Rituximab is frequently used in the setting of ABO-incompatible renal transplants, and highly sensitized patients. Its interference with B-cell flow cytometric crossmatch (B-FCXM) is well known. However, its effect on the T-cell flow cytometric crossmatch (T-FCXM) has not been described. We aimed to evaluate the effect of rituximab on the T-FCXM using non-pronase and pronase treated donor lymphocytes and compare results with the single antigen bead (SAB) assay. In this retrospective study, 28 patients on rituximab therapy were evaluated against 30 donors. Using non-pronase treated donor lymphocytes, all 30 FCXMs showed strong B-cell positivity {median (IQR) B-cell ratio: 184.65 (253.17)} which significantly reduced {1.0 (1.18); p < 0.00001} with pronase treatment. ‘T-cell tailing’ phenomenon was observed in 17/30 FCXMs in the non-pronase group as a ‘tail of T-cells’, indicating a rare sub-population. However, it disappeared in the pronase-treated group. SAB assay did not show donor-specific antibodies (DSA) in all 17 patients with ‘T-cell tailing’ phenomenon. Although, rituximab is described to impact only B-FCXM, we have consistently found ‘T-cell tailing’ in 57% of T-FCXMs, which clears with pronase treatment. The ‘T-cell tailing’ led to weak positive T-FCMX ratios due to increased MFI in the FL1 channel. However, the absence of DSA in all recipients reinforces the fact that this is a false positive finding and should not be misconstrued as a possible class I DSA. Structural homology of Fc receptors on activated T-cells to CD20 could be a possible explanation of the same and provide insight into a novel mechanism of action of rituximab.

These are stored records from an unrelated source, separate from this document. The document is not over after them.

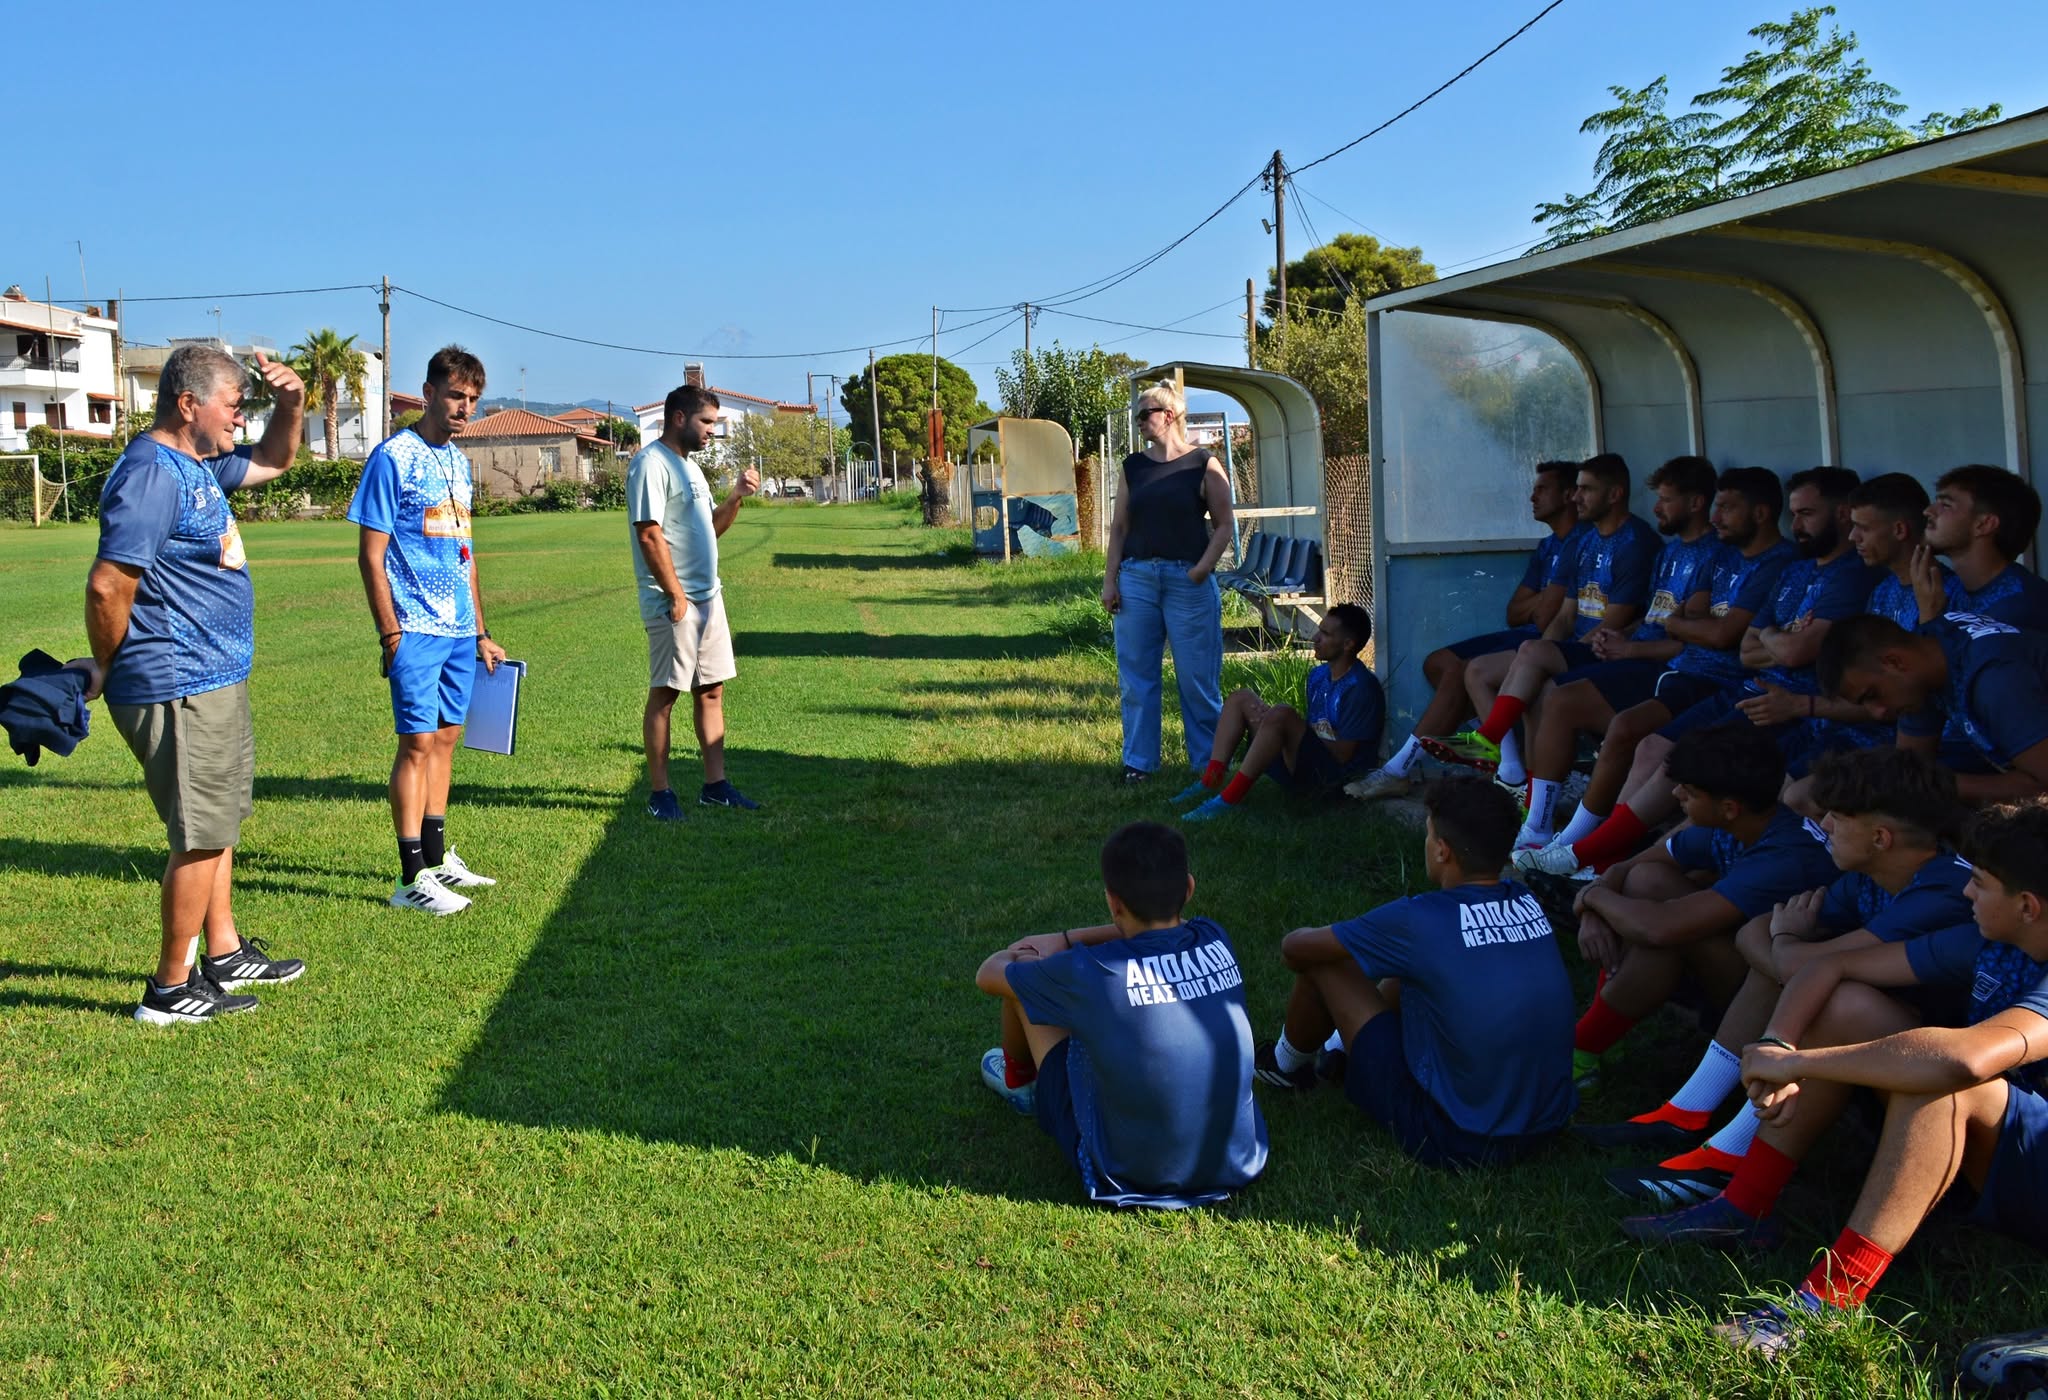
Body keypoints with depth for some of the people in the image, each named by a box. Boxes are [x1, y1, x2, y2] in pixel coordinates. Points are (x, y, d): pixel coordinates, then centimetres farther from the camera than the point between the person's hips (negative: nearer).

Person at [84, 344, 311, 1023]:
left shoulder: (199, 464, 11)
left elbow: (272, 460, 30)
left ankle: (225, 955, 32)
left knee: (218, 821, 19)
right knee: (201, 836, -3)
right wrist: (106, 670, -11)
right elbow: (108, 585, -25)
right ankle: (171, 989, 8)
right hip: (181, 688, -11)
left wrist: (291, 403, 11)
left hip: (217, 680, 11)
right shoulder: (151, 474, -20)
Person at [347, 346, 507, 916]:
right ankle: (412, 878, -3)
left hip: (460, 630, 7)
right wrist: (390, 634, -15)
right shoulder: (393, 457, -8)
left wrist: (481, 633, 20)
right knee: (418, 741, -7)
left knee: (445, 738, 12)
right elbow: (370, 556, -10)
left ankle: (437, 858, 22)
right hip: (415, 629, -7)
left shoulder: (458, 461, 15)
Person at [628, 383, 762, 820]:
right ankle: (659, 792, 4)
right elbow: (650, 536, -19)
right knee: (664, 693, -2)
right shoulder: (651, 464, -13)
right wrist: (676, 596, -19)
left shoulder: (688, 465, 17)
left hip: (708, 597, 9)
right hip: (673, 602, -9)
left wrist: (736, 497, 5)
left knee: (712, 690, 9)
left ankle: (715, 784, 15)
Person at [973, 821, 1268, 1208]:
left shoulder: (1090, 972, -20)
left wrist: (1031, 960, 22)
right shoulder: (1216, 942, -9)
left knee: (1021, 981, 9)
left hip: (1129, 1179, -4)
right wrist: (1066, 939, 17)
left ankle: (1019, 1077, 41)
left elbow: (989, 974, 0)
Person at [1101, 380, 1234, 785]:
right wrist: (1109, 580, 4)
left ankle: (1208, 763, 10)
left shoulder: (1203, 464, -1)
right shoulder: (1134, 466, 11)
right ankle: (1138, 762, 14)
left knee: (1197, 677, 0)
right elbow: (1119, 526, 12)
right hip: (1136, 577, 4)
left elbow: (1224, 524, -1)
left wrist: (1201, 570, -12)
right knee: (1135, 677, 5)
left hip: (1187, 580, -4)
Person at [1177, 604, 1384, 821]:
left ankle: (1231, 797, -31)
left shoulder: (1361, 688, -15)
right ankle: (1211, 780, -7)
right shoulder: (1320, 674, 13)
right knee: (1241, 698, 8)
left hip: (1329, 776, -10)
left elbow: (1343, 753, -18)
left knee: (1281, 715, -34)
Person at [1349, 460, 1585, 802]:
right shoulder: (1546, 547, 20)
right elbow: (1514, 615, 14)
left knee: (1459, 673, -22)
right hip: (1527, 638, 11)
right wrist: (1543, 601, -4)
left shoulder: (1581, 541, -13)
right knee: (1437, 663, 3)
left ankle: (1398, 772, -16)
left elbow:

利妥昔单抗经常用于与ABO不相容的肾移植和高度敏感的患者中。它对B细胞流式细胞仪交叉匹配（B-FCXM）的干扰是众所周知的。但是，其对T细胞流式细胞仪交叉匹配（T-FCXM）的影响尚未描述。我们旨在评估使用非链酶和链酶处理的供体淋巴细胞对利妥昔单抗对T-FCXM的作用，并将结果与​​单抗原珠（SAB）分析进行比较。在这项回顾性研究中，针对30位捐赠者评估了接受利妥昔单抗治疗的28例患者。使用未经链霉蛋白酶处理的供体淋巴细胞，所有30种FCXM均显示出强大的B细胞阳性{中位数（IQR）B细胞比率：184.65（253.17）}，这明显降低了{1.0（1.18）；p <0.00001}，并使用链霉蛋白酶治疗。在非pronase组中的17/30 FCXM中观察到“ T细胞拖尾”现象，称为“ T细胞尾巴”，表明罕见的亚群。然而，在链霉蛋白酶治疗组中它消失了。SAB分析未在所有17例具有“ T细胞拖尾”现象的患者中显示供体特异性抗体（DSA）。尽管据描述利妥昔单抗仅影响B-FCXM，但我们始终在57％的T-FCXM中发现“ T细胞拖尾”，可通过链霉蛋白酶处理清除。由于FL1通道中的MFI增加，“ T细胞拖尾”导致T-FCMX正比变弱。但是，在所有接受者中都没有DSA的事实进一步证明了这是一个错误的积极发现，不应将其误认为是可能的I类DSA。